W sobotę, 17 lutego 2018 po raz kolejny miałam okazję uczestniczyć w spotkaniu blogerek i vlogerek we Wrocławiu. Spotkanie odbyło się w podobnym gronie co dwa ostatnie (w grudniu 2016 oraz w sierpniu 2017).
Spotkanie rozpoczynało się nieoficjalną częścią, czyli pogaduszkami na wszelkie babsko-blogerskie tematy. Z dziewczynami spotykamy się co jakiś czas, nie tylko podczas tego typu zlotów, ale też przy „zwykłej” kawie. Wymieniłyśmy się również kosmetykami, które nam zalegały na półkach i mogły trafić w dobre ręce. Następnie zorganizowałyśmy licytację nowych produktów, której celem była zbiórka pieniędzy dla Pana Irka, który choruje na raka nerki. Jak wspomniała Karolina, w przypadku organizowania zbiórek pieniędzy na rzecz leczenia, najciężej mają dorośli mężczyźni. Udało nam się zebrać całkiem dużą sumę. Jeśli chcesz wesprzeć Pana Irka możesz zrobić to tutaj lub angażując się w licytacje na grupie.
Kolejnym punktem spotkania była wizyta przedstawicielki polskiej marki Silcare.

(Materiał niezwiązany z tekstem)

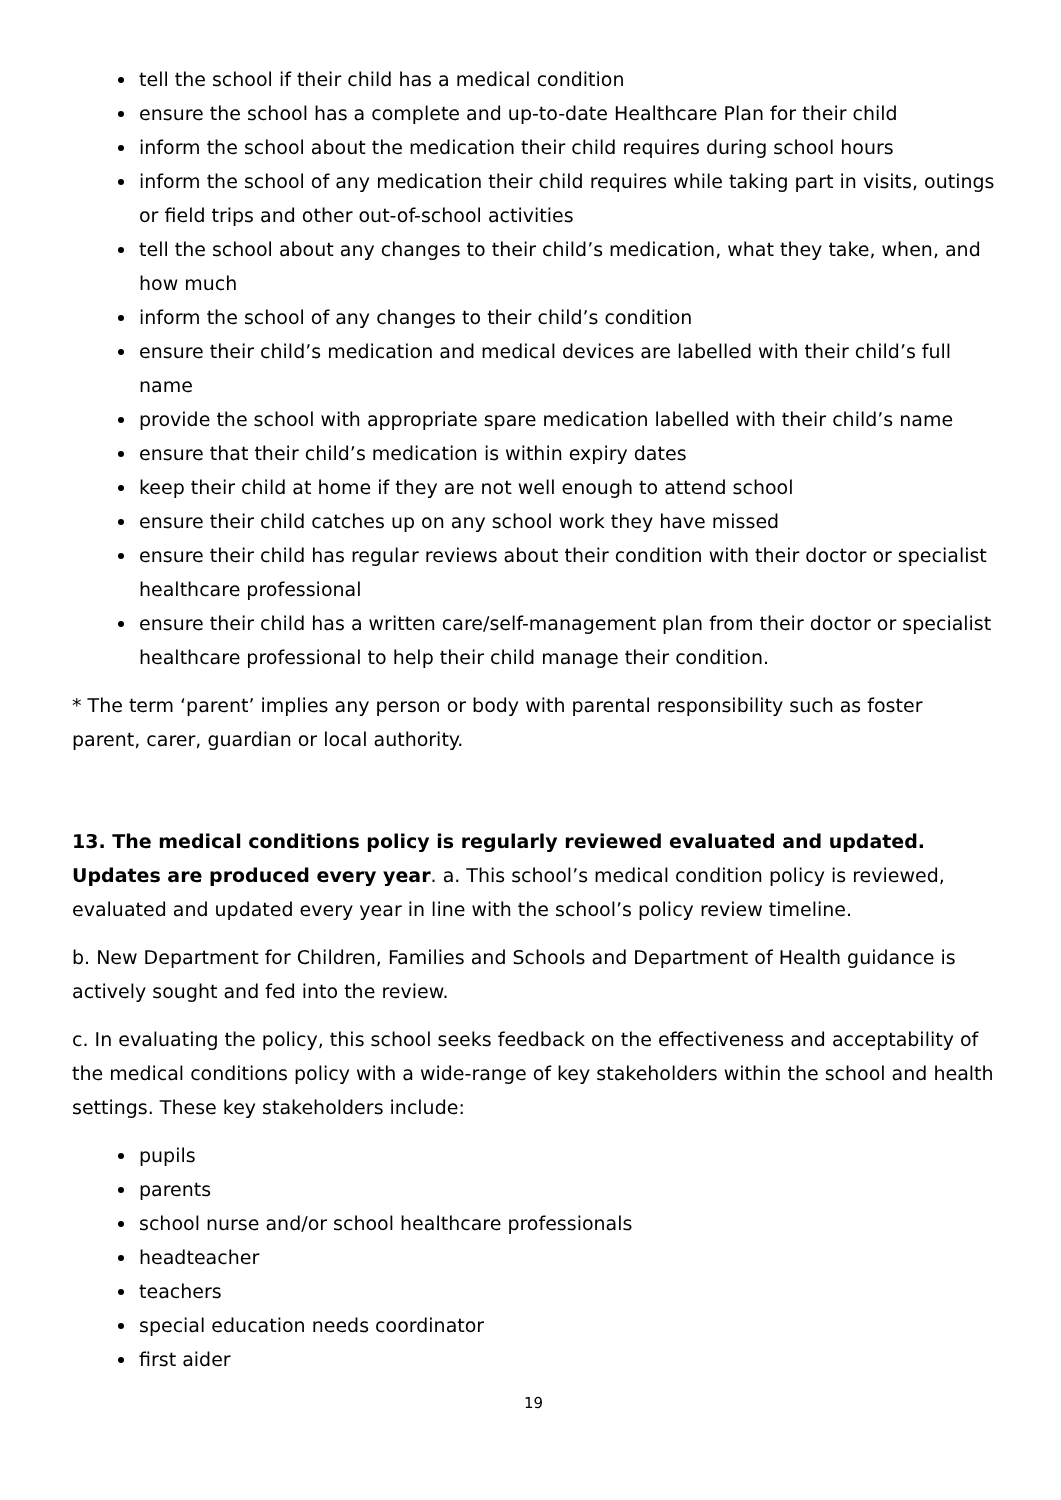tell the school if their child has a medical condition
ensure the school has a complete and up-to-date Healthcare Plan for their child
inform the school about the medication their child requires during school hours
inform the school of any medication their child requires while taking part in visits, outings or field trips and other out-of-school activities
tell the school about any changes to their child’s medication, what they take, when, and how much
inform the school of any changes to their child’s condition
ensure their child’s medication and medical devices are labelled with their child’s full name
provide the school with appropriate spare medication labelled with their child’s name
ensure that their child’s medication is within expiry dates
keep their child at home if they are not well enough to attend school
ensure their child catches up on any school work they have missed
ensure their child has regular reviews about their condition with their doctor or specialist healthcare professional
ensure their child has a written care/self-management plan from their doctor or specialist healthcare professional to help their child manage their condition.
* The term ‘parent’ implies any person or body with parental responsibility such as foster parent, carer, guardian or local authority.
13. The medical conditions policy is regularly reviewed evaluated and updated. Updates are produced every year. a. This school’s medical condition policy is reviewed, evaluated and updated every year in line with the school’s policy review timeline.
b. New Department for Children, Families and Schools and Department of Health guidance is actively sought and fed into the review.
c. In evaluating the policy, this school seeks feedback on the effectiveness and acceptability of the medical conditions policy with a wide-range of key stakeholders within the school and health settings. These key stakeholders include:
pupils
parents
school nurse and/or school healthcare professionals
headteacher
teachers
special education needs coordinator
first aider
19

Pani Bożena opowiedziała nam o samym procesie wykonywania hybryd, pokazała jak wykonać zdobienie określane jako „efekt dymu” (co mogłyśmy odtworzyć podczas warsztatów), ale także przekazała istotne informacje na temat tego, jak nakładać bazę, by paznokcie hybrydowe trzymały się dłużej. Bazy nie powinno się aplikować pociągnięciem, a „wmasowywać” za pomocą pędzelka, tak, aby weszła w nierówności. Marka Silcare posiada drogerie w większych miastach w Polsce, we Wrocławiu jest to drogeria przy ul. Jedności Narodowej. Wybór kolorów jest naprawdę ogromny, a ceny bardzo atrakcyjne w stosunku do konkurencji.
Następnie odwiedziła nas przedstawicielka czeskiej marki Dermacol, słynącej z mocno kryjącego podkładu, który potrafi przykryć całkowicie między innymi tatuaże i zmiany trądzikowe. Pani opowiedziała nam o produktach firmy Dermacol, mogłyśmy sprawdzić formuły i inne walory kosmetyków, a także zdobyć dodatkowe produkty odpowiadając na pytania w quizie wiedzy o marce. Największym zaskoczeniem dla mnie było to, że marka ma w swojej ofercie również kosmetyki do pielęgnacji, z którymi się nigdy do tej pory nie spotkałam.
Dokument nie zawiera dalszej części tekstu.